MensagemEnviado: 5/7/2005 2:22
por marafado
Dois números e o seu significado

Jorge A. Vasconcellos e Sá


Economist. 18/6/2005. Página 92. Traz dois números cuja importância requer uma leitura ponderada.

Primeiro: Gastos de saúde per capita (estudo da OCDE): entre 23 países, Portugal tem os valores mais baixos (menos de 2000 dólares), somando públicos e privados.

Pior que a Grécia, Espanha, etc. Certo que em % do PIB é maior que a Espanha (mas não a Grécia). Mas isso é consequência da inferioridade do PIB português. (Em limite se o PIB fosse zero e os gastos de saúde per capita um euro, os gastos de saúde em % do PIB seriam infinito...). Além de que o que verdadeiramente importa é o gasto por pessoa. Porque – salvo melhor opinião – os pobres, além dos ricos, também adoecem: as doenças não são monopólio dos prósperos.

Ora, não é demais chamar a importância para a baixa capitação de gastos com a saúde em Portugal: dela decorre p.e. o incentivo a um maior consumo de medicamentos (estes são o substituto para os cuidados médicos e hospitalares, sem os quais pura e simplesmente se... morre).

De facto, para os vários países da OCDE, a correlação entre gastos de saúde não farmacêuticos e o consumo de medicamentos (ambos per capita) é de - 0,7. Donde, quando o 1º cresce, o 2º diminui. E o mesmo se passa com camas hospitalares, % de trabalhadores na saúde, etc.: correlação negativa.

Em síntese, apesar do consumo de medicamentos per capita em Portugal ser inferior à média europeia, ele seria ainda mais baixo se Portugal não estivesse na cauda europeia em termos de gastos com a saúde, camas, empregados hospitalares, etc.

Segundo número (também da pp/ 92 do Economist): taxa de crescimento mundial em 2005 (52 países representando 90% do PIB mundial): 3,8%. Portugal? (previsão da UE: 2,2% (a preços constantes) ; OCDE? 0,7% (a preços constantes); FMI: 1,8% (a PPP)).

E segue. De acordo com Bruxelas, a UE-15 vai crescer mais (a PIB per capita PPP) 0,4% que Portugal em 2005. Em síntese, seja qual for o método de cálculo, o padrão de comparação e a fonte (OCDE, UE, FMI), Portugal cresce menos. Sempre.
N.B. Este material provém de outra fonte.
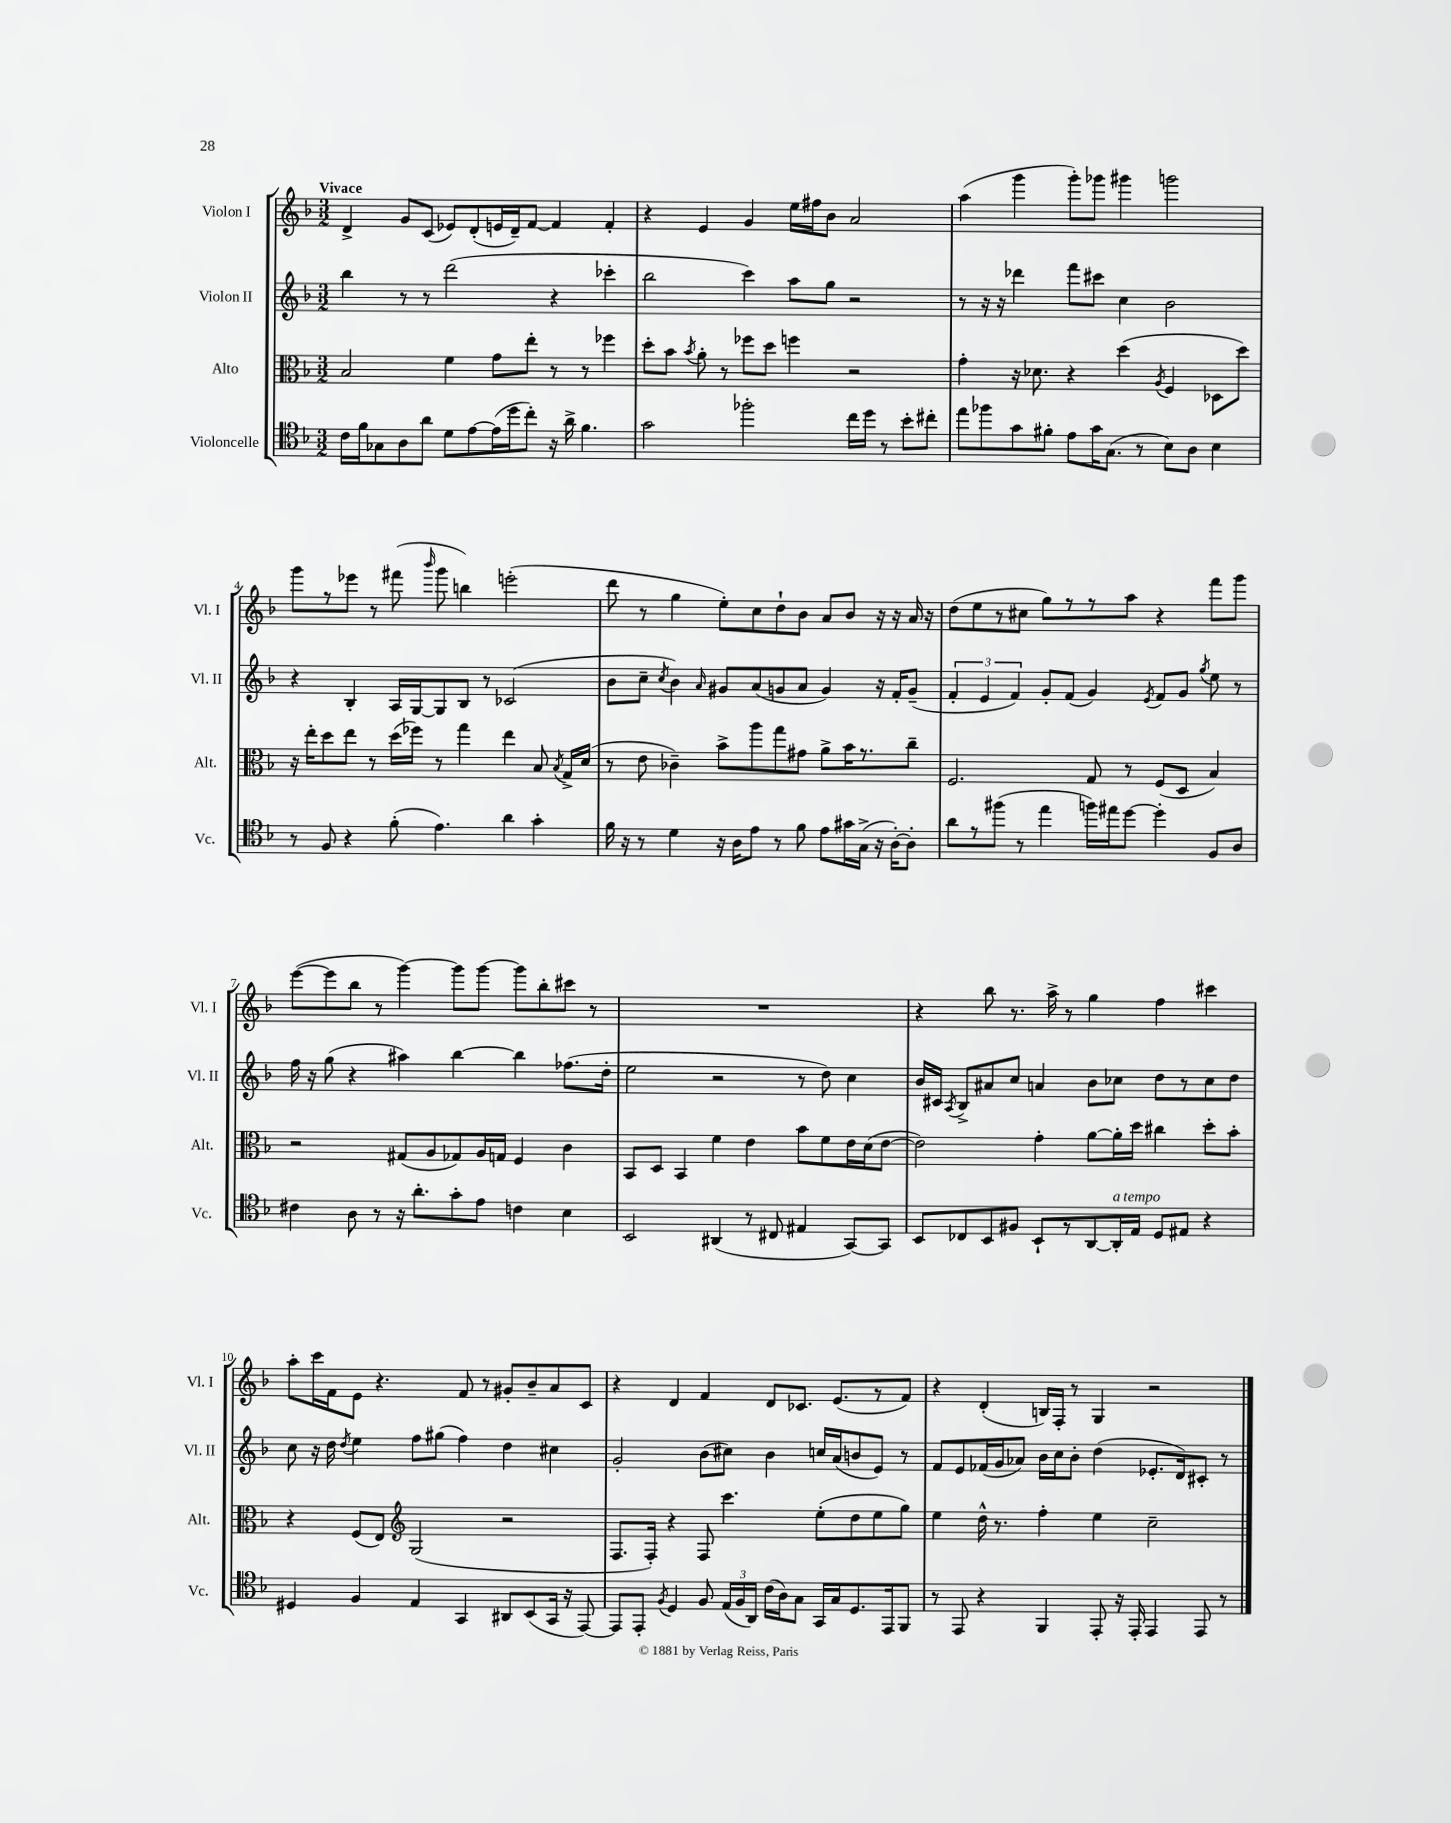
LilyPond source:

<<
\new StaffGroup <<
\new Staff = "s0" \with { instrumentName = "Violon I" shortInstrumentName = "Vl. I" } {
    \clef treble \key f \major \numericTimeSignature \time 3/2 \tempo "Vivace"
    \autoBeamOff d'4-> g'8[ c'8]( ees'8[) d'8-.( e'16 d'16--) f'8]~ f'4 f'4-. |
    r4 e'4 g'4 e''16[ fis''16 bes'8] a'2 |
    a''4( g'''4 g'''8[-.) ges'''8] gis'''4 g'''2 |
    g'''8[ r8 ees'''8] r8 fis'''8( \grace { bes'''16 } g'''8 b''4) e'''2-.( |
    d'''8 r8 g''4 e''8[-.) c''8 d''8-! bes'8] a'8[ bes'8] r16 r16 a'16 r16 |
    d''8[( e''8 r8 cis''8] g''8[) r8 r8 a''8] r4 f'''8[ g'''8] |
    e'''8[~( e'''8 bes''8] r8 g'''4~) g'''8[ g'''8]~ g'''8[ bes''8-. cis'''8] r8 |
    R1. |
    r4 bes''8 r8. a''16-> r8 g''4 f''4 cis'''4 |
    a''8[-. c'''16 f'16 e'8] r4. f'8 r8 gis'8[-. bes'8-- a'8 c'8] |
    r4 d'4 f'4 d'8[ ces'8.] e'8.[( r8 f'8]) |
    r4 d'4-.( b16[) f16]-. r8 g4 r2 \bar "|." |
}
\new Staff = "s1" \with { instrumentName = "Violon II" shortInstrumentName = "Vl. II" } {
    \clef treble \key f \major \numericTimeSignature \time 3/2
    \autoBeamOff bes''4 r8 r8 d'''2( r4 ces'''4-. |
    bes''2 c'''4) a''8[ g''8] r2 |
    r8 r16 r16 des'''4 f'''8[ cis'''8] c''4 bes'2 |
    r4 bes4-. a16[ g16~ g8 bes8] r8 ces'2( |
    bes'8[ c''8]-- \acciaccatura { c''8 } bes'4) \grace { a'16 } gis'8[ a'8( g'8 a'8] g'4) r16 f'16[-. g'8]--( |
    \tuplet 3/2 { f'4-. e'4 f'4) } g'8[-. f'8]( g'4) \acciaccatura { e'8 } f'8[ g'8] \acciaccatura { g''8 } e''8 r8 |
    f''16 r16 g''8( r4 ais''4) bes''4~ bes''4 fes''8.[( d''16]-. |
    e''2 r2 r8 d''8) c''4 |
    bes'16[ cis'16] \acciaccatura { a8 } bes8[-> ais'8 c''8] a'4 bes'8[ ces''8] d''8[ r8 ces''8 d''8] |
    c''8 r16 d''16 \acciaccatura { d''8 } e''4 f''8[ gis''8]( f''4) d''4 cis''4 |
    g'2-. bes'8[( cis''8]) bes'4 c''16[ a'16( b'8 e'8]) r8 |
    f'8[ e'8 fes'16( g'16 aes'8]) bes'16[ c''16 bes'8]-. d''4( ees'8.[-. d'16) cis'8]-. r8 \bar "|." |
}
\new Staff = "s2" \with { instrumentName = "Alto" shortInstrumentName = "Alt." } {
    \clef alto \key f \major \numericTimeSignature \time 3/2
    \autoBeamOff bes2 f'4 g'8[ e''8]-. r8 r8 fes''4 |
    d''8[-. bes'8] \acciaccatura { bes'8 } a'8-. r8 fes''8[ d''8] f''4 r2 |
    g'4-. r16 des'8. r4 d''4( \acciaccatura { a8 } f4 des8[ d''8]) |
    r16 e''16[-. d''8 e''8] r8 d''16[( fes''16]) r8 g''4 e''4 bes8 \acciaccatura { bes8 } g16[-> d'16]( |
    r8 e'8 ces'4--) bes'8[-> a''8 g''8 gis'8] a'8[-> bes'16 r8. c''8]-- |
    f2. g8 r8 f8[( d8] bes4) |
    r2 gis8[( a8 ges8) a16 g16] f4 c'4 |
    bes,8[ d8] bes,4 f'4 e'4 bes'8[ f'8 e'16 d'16( e'8]~ |
    e'2) g'4-. a'8[~ a'16-. d''16] cis''4 d''8[-. bes'8]-. |
    r4 f8[( e8]) \clef treble g2( r2 |
    f8.[ f16]-.) r4 f8 c'''4. e''8[-.( d''8 e''8 g''8]) |
    e''4 d''16-^ r8. f''4-. e''4 c''2-- \bar "|." |
}
\new Staff = "s3" \with { instrumentName = "Violoncelle" shortInstrumentName = "Vc." } {
    \clef tenor \key f \major \numericTimeSignature \time 3/2
    \autoBeamOff c'16[ f'16 ges8 a8 a'8] d'8[ e'8~ e'16( d''16 c''8]-.) r16 a'16-> f'4. |
    g'2 fes''2-. c''16[ d''16] r8 bes'8[-. cis''8]-. |
    e''8[ fes''8 g'8 fis'8]-. e'8[ g'16 g8.]( r8 bes8[) a8] bes4 |
    r8 f8 r4 f'8-.( e'4.) a'4 g'4-. |
    f'16 r16 r8 d'4 r16 a16[ e'8] r8 f'8 e'8[ gis'16 g16]->( r16 a16[~-.) a8]-. |
    a'8[ r8 fis''8]( r8 e''4 f''16[) eis''16 d''8]~ d''4-. f8[ a8] |
    cis'4 a8 r8 r16 a'8.[-. g'8-. e'8] c'4 bes4 |
    bes,2 ais,4( r8 cis8 eis4 g,8[~) g,8] |
    bes,8[ ces8 bes,8 fis8] bes,8[-! r8 a,8~ a,16-.^\markup { \italic "a tempo" } e16] d8[ eis8] r4 |
    dis4 f4 e4 g,4 ais,8[ bes,8( g,16] r16 e,8~) |
    e,8[ e,8]-. \acciaccatura { f8 } d4 f8 \tuplet 3/2 { e16[( f16 a,16]) } c'16[( a16) g8] g,16[ g16 d8. e,16 f,8] |
    r8 e,8 r4 f,4 e,8-. r16 e,16-. e,4 e,8 r8 \bar "|." |
}
>>
>>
Implicação? Quem disser que a crise portuguesa resulta da falta de dinamismo da economia externa, ou não sabe do que fala (o que é grave), ou então sabe do que fala mas... (e então ainda é mais grave).

Resultado? Com base nas 3 décadas desde Abril de 74, se as taxas de crescimento de Portugal e UE-15 se mantiverem no futuro, Portugal só chegará à média europeia dentro de 99 anos.

Contudo... isto é com base nos dados até 2005. Porque se se tomar em conta as taxas de crescimento até 2006, Portugal (e o seu governo) conseguem a proeza de passar a fasquia de um século: 106 anos, são agora necessários (e não 99) para se convergir com a média europeia. Note-se: média, não com os melhores países europeus... apenas com a média.

Moral da história? Como diz o sr. Presidente da República: “há vida para além do défice”. Uma pergunta: mas se há, onde está ela?